Editor’s Note: This post is part of a series on Canadian coastal histories, which considers intersections of nature and culture along the saline shores of the land and tidewaters currently known as Canada, the country with the world’s longest coastline. Guest-edited by Sara Spike

This post is also part of a series based on presentations that would have taken place at the 2020 Canadian Historical Association Annual Meeting at Western University in London, Ontario (June 1-3).


On the morning of May 28, 1913, members of the Vancouver Police Department were searching the waterfront for a murderer.

A sergeant had found the body of Constable James Archibald in a brush-covered vacant lot one block inland from the Vancouver waterfront at nine o’clock that morning. Archibald had missed a scheduled check-in and his fellow officers had been looking for him since dawn.

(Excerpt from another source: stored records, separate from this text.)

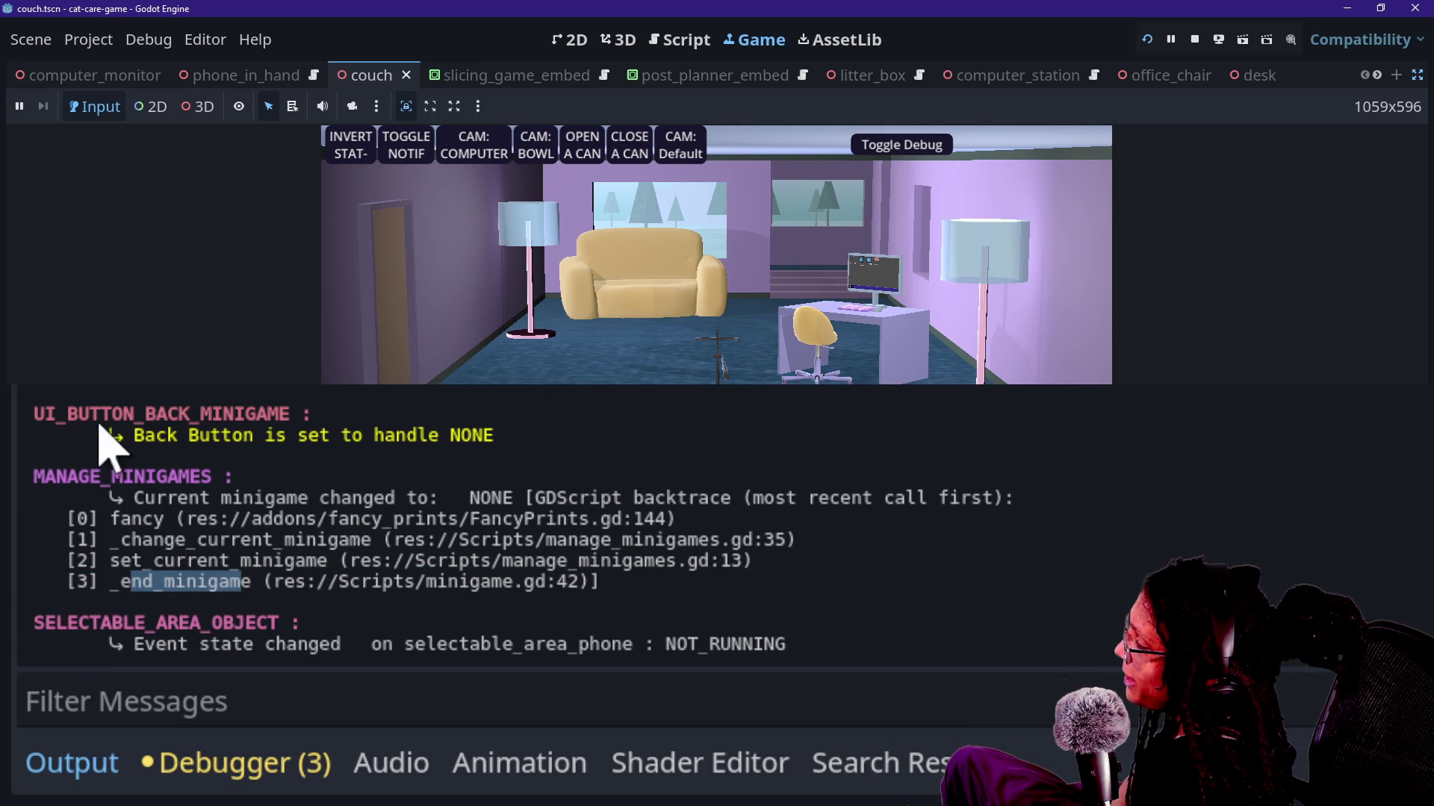
pyautogui.moveTo(121, 562); pyautogui.dragTo(239, 566)
pyautogui.click(278, 565)
pyautogui.moveTo(137, 530); pyautogui.dragTo(288, 551)
pyautogui.click(224, 550)
pyautogui.moveTo(153, 522); pyautogui.dragTo(254, 523)
pyautogui.click(255, 521)
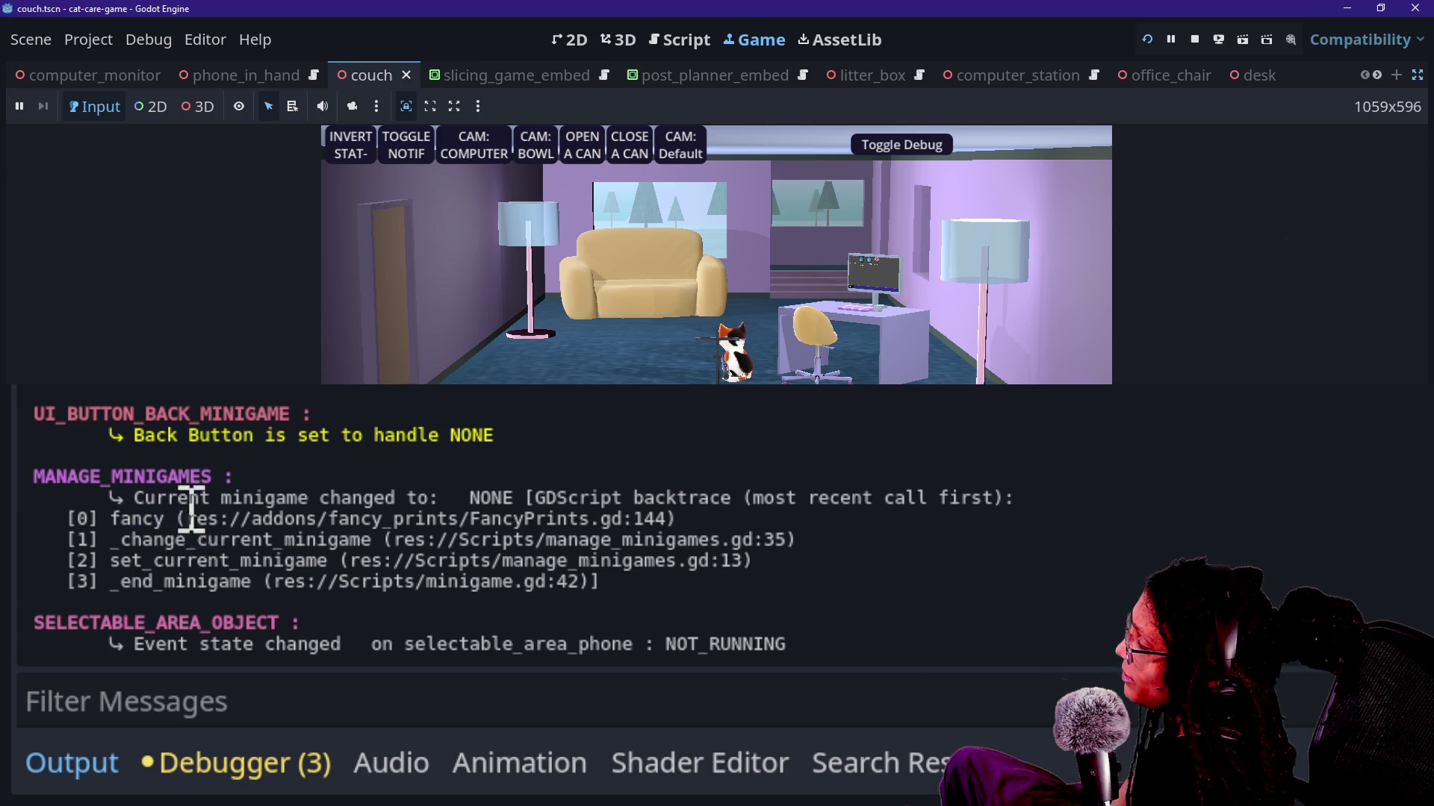
pyautogui.moveTo(203, 497); pyautogui.dragTo(368, 480)
pyautogui.click(366, 499)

They first searched the vacant lot for any identifying articles and then moved on to the shoreline itself.[1]

Two days into the Archibald investigation, the Coroner’s Jury made recommendations for physical alterations to the area that the officer patrolled and where he died: “We, the jurymen, recommend that the city officials see that all the lots have the brush cleared off them; also the waterfront cleared of shacks.”[2] This response to Archibald’s murder affirmed an association between cleaning up the unruly landscape of the waterfront district and clearing out undesirable residents.

This panoramic view of Vancouver from 1898 portrayed an idealized image of Vancouver that included streets and lots that did not yet exist alongside busy waterfronts on Burrard Inlet and False Creek (Vancouver World Printing and Publishing Co., 1976 reproduction, Map 547, City of Vancouver Archives technical and cartographic drawing collection, City of Vancouver Archives).

The city’s waterfront was an industrial landscape to which vacant lots were as essential as warehouses. They were evidence that the land had been cleared for settlement and provided room for industry to grow. A 1898 bird’s-eye-view map of Vancouver pointedly featured a busy Burrard Inlet with green, empty lots scattered among the neat, then-imaginary streets beyond. To the chagrin of the city’s loftier residents, the waterfront lots also gave Vancouver’s many houseless, labouring men a place to sleep. A brush-covered lot provided more shelter—from the rain and policemen’s eyes both—than the street.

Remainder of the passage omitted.